How Érebos was spoken

/é.re.bos/ Classical Attic Greek Reconstruction
É- Short epsilon with acute pitch stress [é], the rising note that names the darkness.
-re- Rolling rho followed by short epsilon [re], a quick descent between the two peaks.
-bos Voiced bilabial stop [b] plus short omicron and voiceless sigma [bos] — in Classical Attic, beta is still [b], not later [v].
04

The Deep Darkness

Shadow, Passage, and the Threshold of Death

Érebos is the personification of deep darkness, the shadow that fills the space between earth and Hades. Born directly from Cháos, he is the brother and consort of Nyx, and the father of Aithḗr and Hēméra. His name is both a place and a power: the darkness that the dead must cross, and the primordial shadow from which light first appears.

Primordial Darkness

The second offspring of Cháos, older than the Titans, older than the Olympians — the original shadow.

The Passage to Hades

The shades of the dead rise from or through Érebos; Odysseus must sail to the edge of the world to reach it.

Father of Light

His union with Nyx produces Aithḗr, the bright upper air, and Hēméra, the day — darkness begetting radiance.

The Underworld Abyss

In later usage Érebos names the deepest darkness beneath Hades, a region of mist and forgetfulness.

Sacred Symbols

Raven or crow The black bird that moves easily between upper air and the realm of shadow
Dark veil or mist The obscuring cloud that separates the living from the dead
Cavern mouth The entrance to the underworld, often identified with volcanic or marshy places
Shadow The absence of light as a positive, generative power
The barque or ferry The vessel that carries souls across the dark water
05

Mythology

Stories of Érebos

Érebos has few independent myths because he is a condition rather than a character.
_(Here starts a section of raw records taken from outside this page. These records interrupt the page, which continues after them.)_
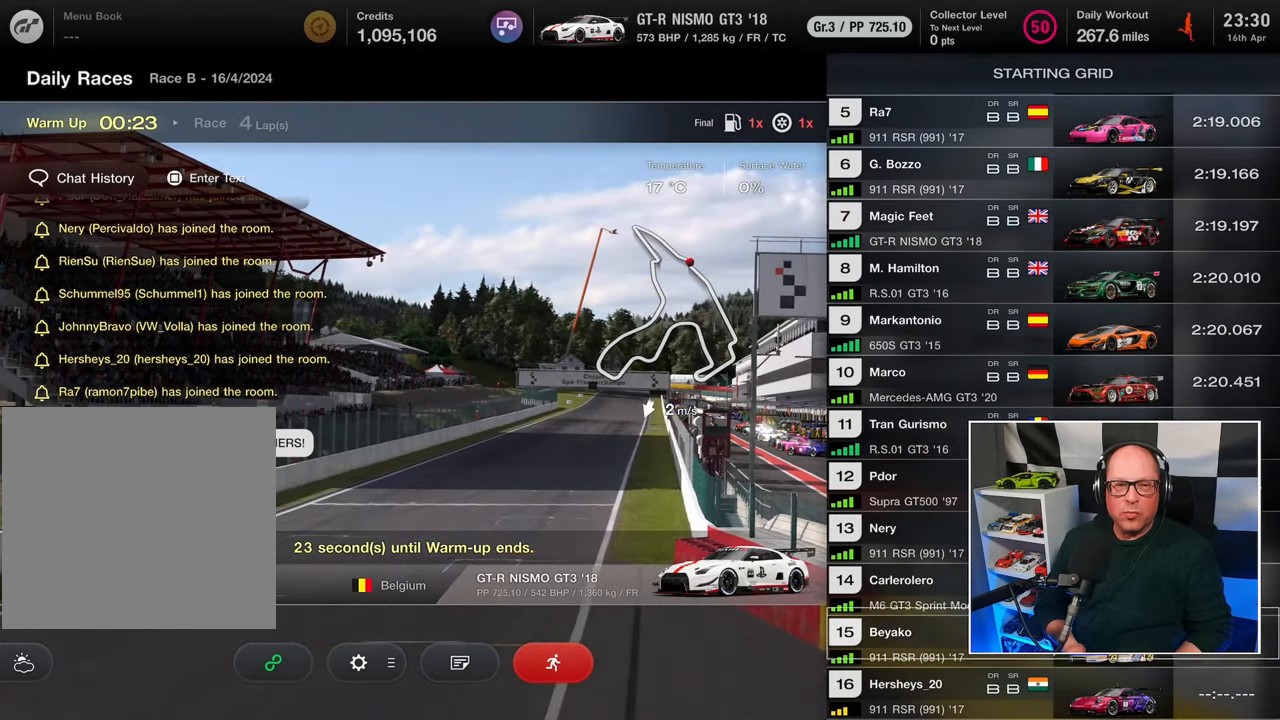
{"buttons": [], "left_stick": "center", "right_stick": "center", "events": [[267, "DPAD_DOWN", "down"], [300, "DPAD_DOWN", "up"]]}
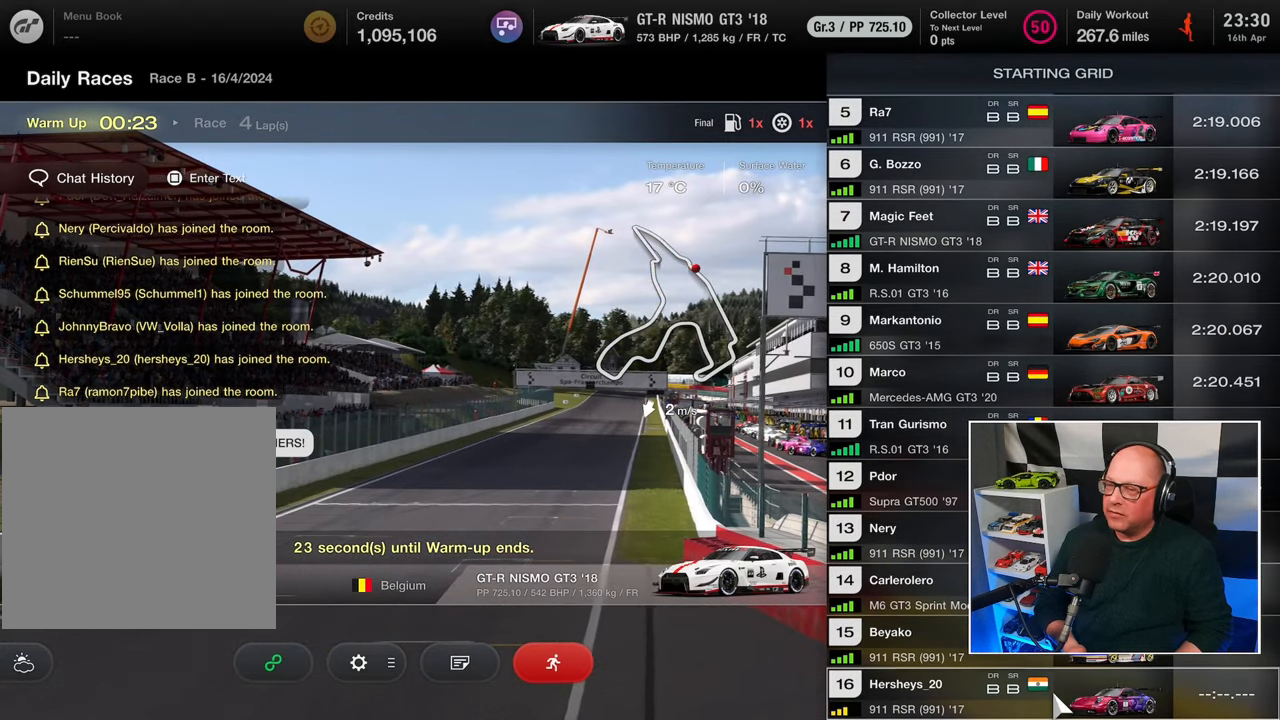
{"buttons": ["DPAD_DOWN"], "left_stick": "center", "right_stick": "center", "events": [[450, "DPAD_DOWN", "down"]]}
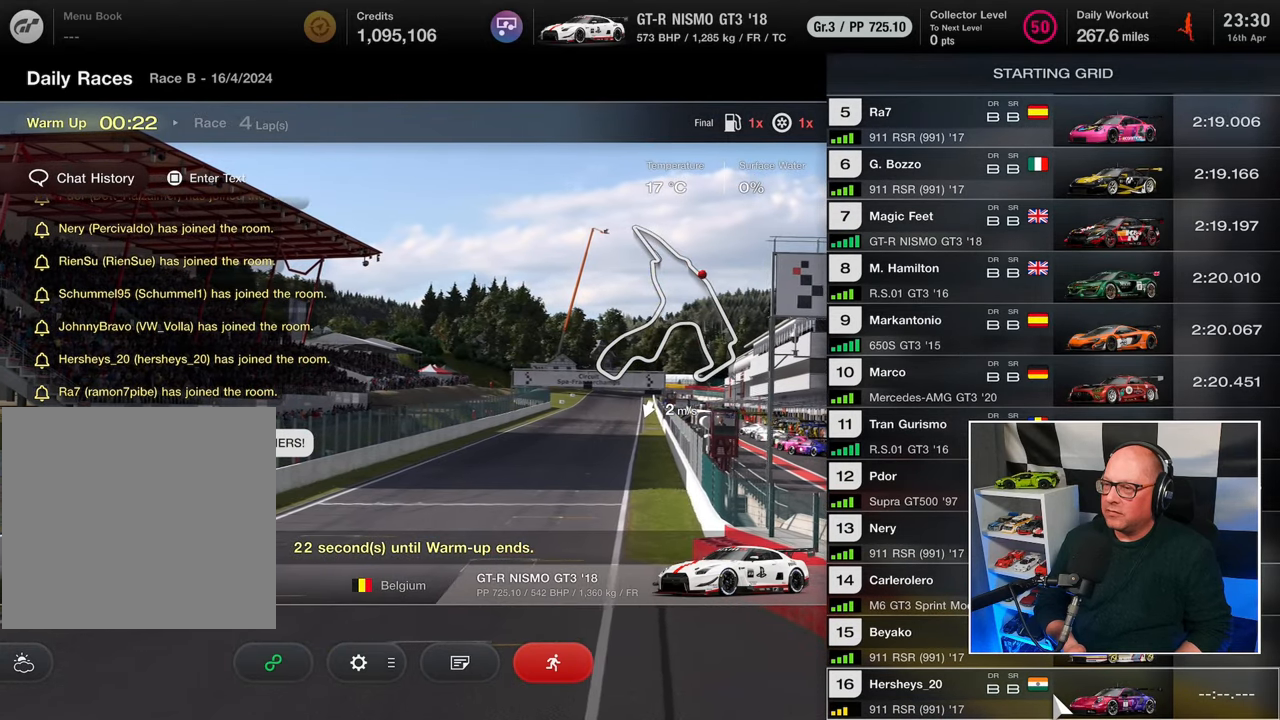
{"buttons": [], "left_stick": "center", "right_stick": "center", "events": [[17, "DPAD_DOWN", "up"]]}
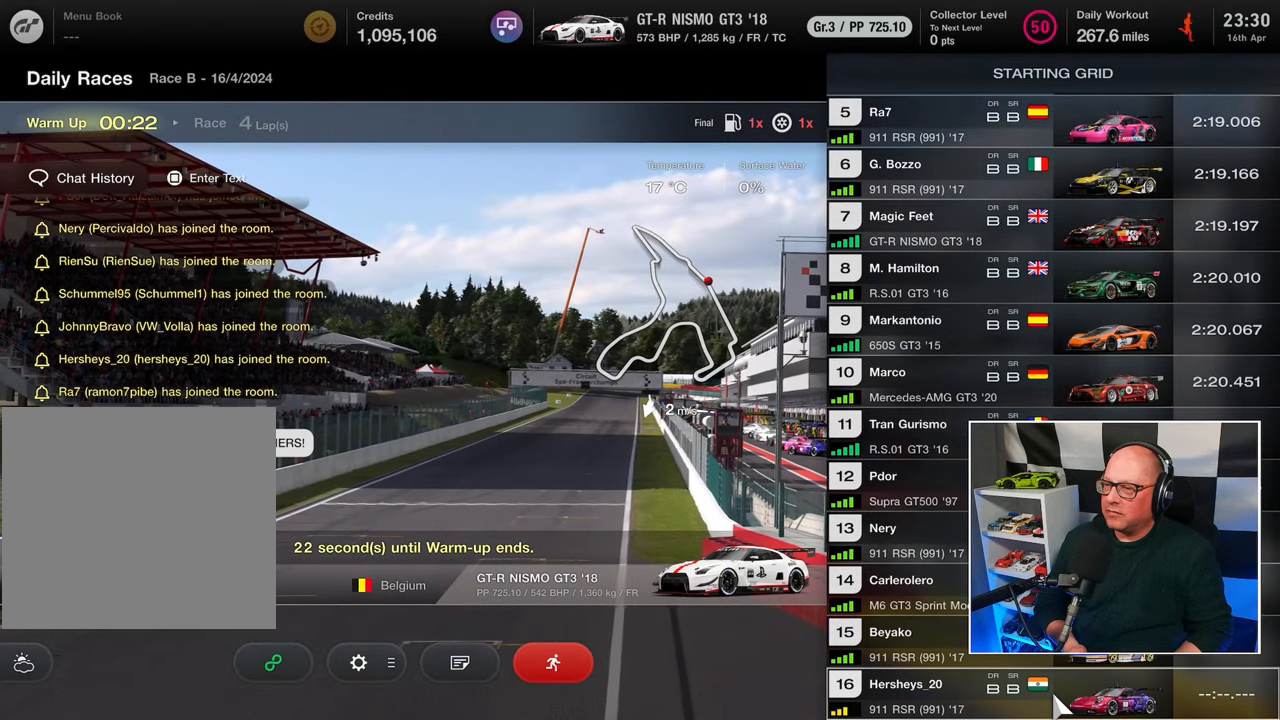
{"buttons": [], "left_stick": "center", "right_stick": "center", "events": []}
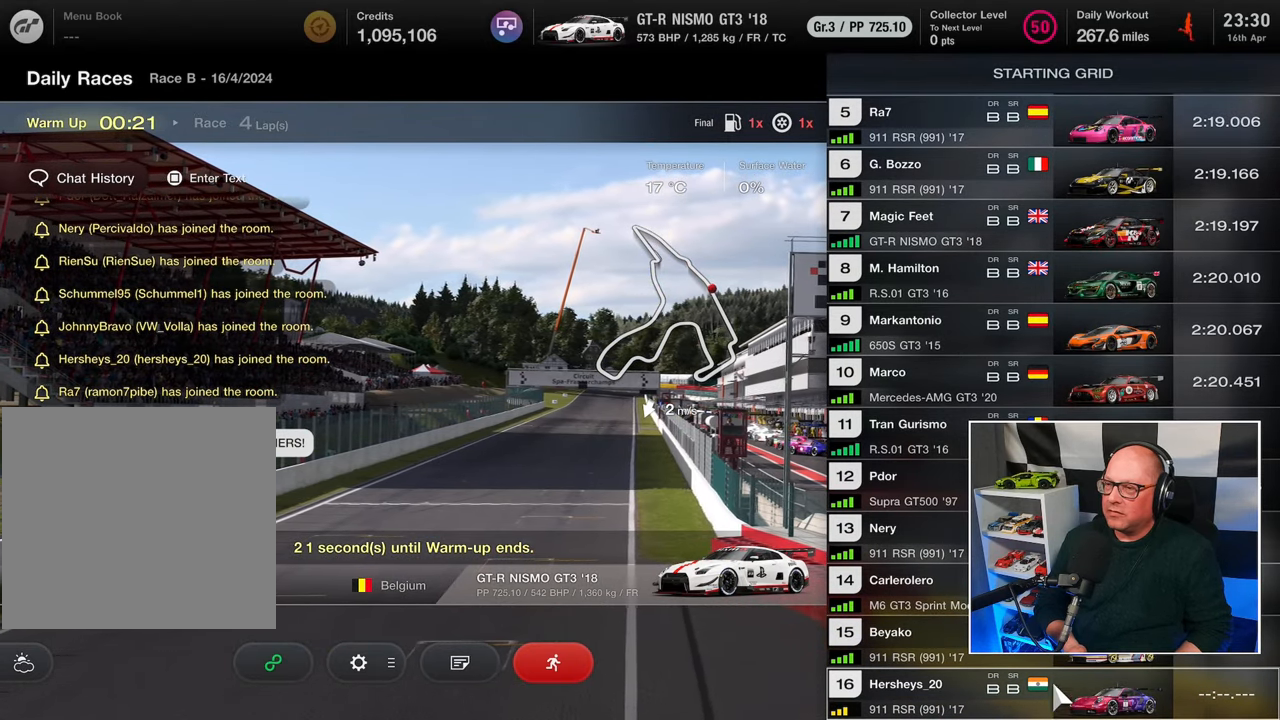
{"buttons": [], "left_stick": "center", "right_stick": "center", "events": [[50, "DPAD_UP", "down"], [100, "DPAD_UP", "up"], [217, "DPAD_UP", "down"], [300, "DPAD_UP", "up"], [383, "DPAD_UP", "down"], [450, "DPAD_UP", "up"]]}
Yet his appearances are foundational: he is born from Cháos, he fathers light, and he marks the boundary that every living thing must eventually cross.

Theogony

The Second Primordial

Hesiod opens the cosmogony with Cháos, then Gaia, then Tártaros, and immediately adds that from Cháos were born Érebos and black Nyx (Theogony 116–123). The pairing is significant: darkness is inseparable from night, and both emerge directly from the primal gap. They are not creations of a higher god but original facts of the cosmos.

Theogony

Darkness Gives Birth to Light

The next verse (124–125) states that Érebos and Nyx produced Aithḗr and Hēméra. It is one of the most elegant genealogies in Greek myth: the darkest union imaginable generates the bright upper air and the day. The pattern is not conquest but emergence — light is what darkness naturally becomes when it is paired with itself across time.

Odyssey

The Land Wrapped in Mist

In Odyssey 11, Odysseus sails to the boundaries of the world, to the land of the Cimmerians "covered in mist and cloud," where the sun never shines and the paths of day and night lie close together. The dead gather to drink the blood of his sacrifice and speak from the darkness. This is the landscape of Érebos: not punishment, but the dim threshold where the living can still question the dead.

Orphic tradition

Érebos in the Orphic Theogonies

In the Orphic Rhapsodies, Érebos appears among the first powers generated from Chronos's cosmic egg or from Night. He is part of the dark substratum from which Phanēs, the first creator-god, bursts into light. The Orphic gold tablets imagine the initiate's journey through darkness toward a meadow of memory, echoing the Hesiodic geography of Érebos as a region to be crossed.

Go Deeper

Extended Lore

Érebos is the darkness that is not evil. It is simply first. Before light, before form, before the gods begin their quarrels, there is the shadow that makes bright things visible. We moderns tend to moralize darkness — we call it ignorance, despair, or danger — but the Greek primordial is more neutral and more necessary. Without Érebos there is no contrast, no outline, no day.